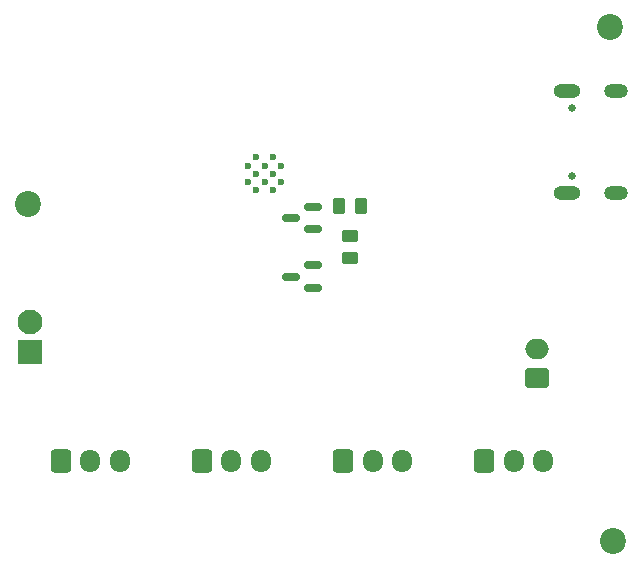
<source format=gbs>
G04 #@! TF.GenerationSoftware,KiCad,Pcbnew,9.0.7*
G04 #@! TF.CreationDate,2026-01-19T10:27:03-08:00*
G04 #@! TF.ProjectId,Tesla Ambient Lighting,5465736c-6120-4416-9d62-69656e74204c,rev?*
G04 #@! TF.SameCoordinates,Original*
G04 #@! TF.FileFunction,Soldermask,Bot*
G04 #@! TF.FilePolarity,Negative*
%FSLAX46Y46*%
G04 Gerber Fmt 4.6, Leading zero omitted, Abs format (unit mm)*
G04 Created by KiCad (PCBNEW 9.0.7) date 2026-01-19 10:27:03*
%MOMM*%
%LPD*%
G01*
G04 APERTURE LIST*
G04 Aperture macros list*
%AMRoundRect*
0 Rectangle with rounded corners*
0 $1 Rounding radius*
0 $2 $3 $4 $5 $6 $7 $8 $9 X,Y pos of 4 corners*
0 Add a 4 corners polygon primitive as box body*
4,1,4,$2,$3,$4,$5,$6,$7,$8,$9,$2,$3,0*
0 Add four circle primitives for the rounded corners*
1,1,$1+$1,$2,$3*
1,1,$1+$1,$4,$5*
1,1,$1+$1,$6,$7*
1,1,$1+$1,$8,$9*
0 Add four rect primitives between the rounded corners*
20,1,$1+$1,$2,$3,$4,$5,0*
20,1,$1+$1,$4,$5,$6,$7,0*
20,1,$1+$1,$6,$7,$8,$9,0*
20,1,$1+$1,$8,$9,$2,$3,0*%
G04 Aperture macros list end*
%ADD10RoundRect,0.250000X0.750000X-0.600000X0.750000X0.600000X-0.750000X0.600000X-0.750000X-0.600000X0*%
%ADD11O,2.000000X1.700000*%
%ADD12C,2.200000*%
%ADD13C,0.650000*%
%ADD14O,2.304000X1.204000*%
%ADD15O,2.004000X1.204000*%
%ADD16RoundRect,0.250000X-0.600000X-0.725000X0.600000X-0.725000X0.600000X0.725000X-0.600000X0.725000X0*%
%ADD17O,1.700000X1.950000*%
%ADD18RoundRect,0.250001X0.799999X-0.799999X0.799999X0.799999X-0.799999X0.799999X-0.799999X-0.799999X0*%
%ADD19C,2.100000*%
%ADD20C,0.600000*%
%ADD21RoundRect,0.250000X-0.450000X0.262500X-0.450000X-0.262500X0.450000X-0.262500X0.450000X0.262500X0*%
%ADD22RoundRect,0.150000X0.587500X0.150000X-0.587500X0.150000X-0.587500X-0.150000X0.587500X-0.150000X0*%
%ADD23RoundRect,0.250000X0.262500X0.450000X-0.262500X0.450000X-0.262500X-0.450000X0.262500X-0.450000X0*%
G04 APERTURE END LIST*
D10*
G04 #@! TO.C,J5*
X165805000Y-111000000D03*
D11*
X165805000Y-108500000D03*
G04 #@! TD*
D12*
G04 #@! TO.C,REF\u002A\u002A*
X122750000Y-96250000D03*
G04 #@! TD*
G04 #@! TO.C,REF\u002A\u002A*
X172250000Y-124750000D03*
G04 #@! TD*
D13*
G04 #@! TO.C,J6*
X168820000Y-93890000D03*
X168820000Y-88110000D03*
D14*
X168320000Y-95320000D03*
X168320000Y-86680000D03*
D15*
X172500000Y-95320000D03*
X172500000Y-86680000D03*
G04 #@! TD*
D16*
G04 #@! TO.C,J3*
X149400000Y-118000000D03*
D17*
X151900000Y-118000000D03*
X154400000Y-118000000D03*
G04 #@! TD*
D16*
G04 #@! TO.C,J2*
X137450000Y-118000000D03*
D17*
X139950000Y-118000000D03*
X142450000Y-118000000D03*
G04 #@! TD*
D18*
G04 #@! TO.C,J7*
X122867500Y-108790000D03*
D19*
X122867500Y-106250000D03*
G04 #@! TD*
D12*
G04 #@! TO.C,REF\u002A\u002A*
X172000000Y-81250000D03*
G04 #@! TD*
D20*
G04 #@! TO.C,U1*
X141350000Y-93010000D03*
X141350000Y-94410000D03*
X142050000Y-92310000D03*
X142050000Y-93710000D03*
X142050000Y-95110000D03*
X142750000Y-93010000D03*
X142750000Y-94410000D03*
X143450000Y-92310000D03*
X143450000Y-93710000D03*
X143450000Y-95110000D03*
X144150000Y-93010000D03*
X144150000Y-94410000D03*
G04 #@! TD*
D16*
G04 #@! TO.C,J4*
X161350000Y-118000000D03*
D17*
X163850000Y-118000000D03*
X166350000Y-118000000D03*
G04 #@! TD*
D16*
G04 #@! TO.C,J1*
X125500000Y-118000000D03*
D17*
X128000000Y-118000000D03*
X130500000Y-118000000D03*
G04 #@! TD*
D21*
G04 #@! TO.C,R9*
X150000000Y-99000000D03*
X150000000Y-100825000D03*
G04 #@! TD*
D22*
G04 #@! TO.C,Q2*
X146875000Y-101462500D03*
X146875000Y-103362500D03*
X145000000Y-102412500D03*
G04 #@! TD*
D23*
G04 #@! TO.C,R8*
X150912500Y-96412500D03*
X149087500Y-96412500D03*
G04 #@! TD*
D22*
G04 #@! TO.C,Q1*
X146875000Y-96512500D03*
X146875000Y-98412500D03*
X145000000Y-97462500D03*
G04 #@! TD*
M02*

</source>
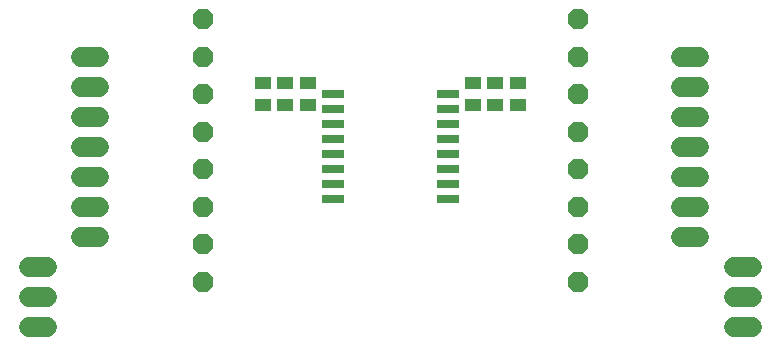
<source format=gbr>
G04 EAGLE Gerber RS-274X export*
G75*
%MOMM*%
%FSLAX34Y34*%
%LPD*%
%INSoldermask Top*%
%IPPOS*%
%AMOC8*
5,1,8,0,0,1.08239X$1,22.5*%
G01*
%ADD10R,1.403200X1.003200*%
%ADD11C,1.727200*%
%ADD12P,1.869504X8X22.500000*%
%ADD13R,1.853200X0.803200*%


D10*
X228600Y243950D03*
X228600Y225950D03*
X247650Y243950D03*
X247650Y225950D03*
X266700Y243950D03*
X266700Y225950D03*
X444500Y243950D03*
X444500Y225950D03*
X425450Y243950D03*
X425450Y225950D03*
X406400Y243950D03*
X406400Y225950D03*
D11*
X90170Y266700D02*
X74930Y266700D01*
X74930Y241300D02*
X90170Y241300D01*
X90170Y215900D02*
X74930Y215900D01*
X74930Y190500D02*
X90170Y190500D01*
X90170Y165100D02*
X74930Y165100D01*
X74930Y139700D02*
X90170Y139700D01*
X90170Y114300D02*
X74930Y114300D01*
D12*
X177800Y139700D03*
X177800Y107950D03*
X177800Y76200D03*
X495300Y76200D03*
X495300Y107950D03*
X495300Y139700D03*
X495300Y171450D03*
X495300Y203200D03*
X495300Y234950D03*
X495300Y266700D03*
D11*
X582930Y266700D02*
X598170Y266700D01*
X598170Y241300D02*
X582930Y241300D01*
X582930Y215900D02*
X598170Y215900D01*
X598170Y190500D02*
X582930Y190500D01*
X582930Y165100D02*
X598170Y165100D01*
X598170Y139700D02*
X582930Y139700D01*
X582930Y114300D02*
X598170Y114300D01*
D12*
X495300Y298450D03*
D11*
X627380Y88900D02*
X642620Y88900D01*
X642620Y63500D02*
X627380Y63500D01*
X627380Y38100D02*
X642620Y38100D01*
X45720Y88900D02*
X30480Y88900D01*
X30480Y63500D02*
X45720Y63500D01*
X45720Y38100D02*
X30480Y38100D01*
D12*
X177800Y298450D03*
X177800Y266700D03*
X177800Y234950D03*
X177800Y203200D03*
X177800Y171450D03*
D13*
X287800Y234950D03*
X287800Y222250D03*
X287800Y209550D03*
X287800Y196850D03*
X287800Y184150D03*
X287800Y171450D03*
X287800Y158750D03*
X287800Y146050D03*
X385300Y146050D03*
X385300Y158750D03*
X385300Y171450D03*
X385300Y184150D03*
X385300Y196850D03*
X385300Y209550D03*
X385300Y222250D03*
X385300Y234950D03*
M02*

</source>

──────────

■ **What you need to do**:
Could you write out, exactly, each line of the data above from the one containing "X598170Y190500D02*" through the last, including both?

■ **Solution to this problem**:
X598170Y190500D02*
X582930Y190500D01*
X582930Y165100D02*
X598170Y165100D01*
X598170Y139700D02*
X582930Y139700D01*
X582930Y114300D02*
X598170Y114300D01*
D12*
X495300Y298450D03*
D11*
X627380Y88900D02*
X642620Y88900D01*
X642620Y63500D02*
X627380Y63500D01*
X627380Y38100D02*
X642620Y38100D01*
X45720Y88900D02*
X30480Y88900D01*
X30480Y63500D02*
X45720Y63500D01*
X45720Y38100D02*
X30480Y38100D01*
D12*
X177800Y298450D03*
X177800Y266700D03*
X177800Y234950D03*
X177800Y203200D03*
X177800Y171450D03*
D13*
X287800Y234950D03*
X287800Y222250D03*
X287800Y209550D03*
X287800Y196850D03*
X287800Y184150D03*
X287800Y171450D03*
X287800Y158750D03*
X287800Y146050D03*
X385300Y146050D03*
X385300Y158750D03*
X385300Y171450D03*
X385300Y184150D03*
X385300Y196850D03*
X385300Y209550D03*
X385300Y222250D03*
X385300Y234950D03*
M02*

</source>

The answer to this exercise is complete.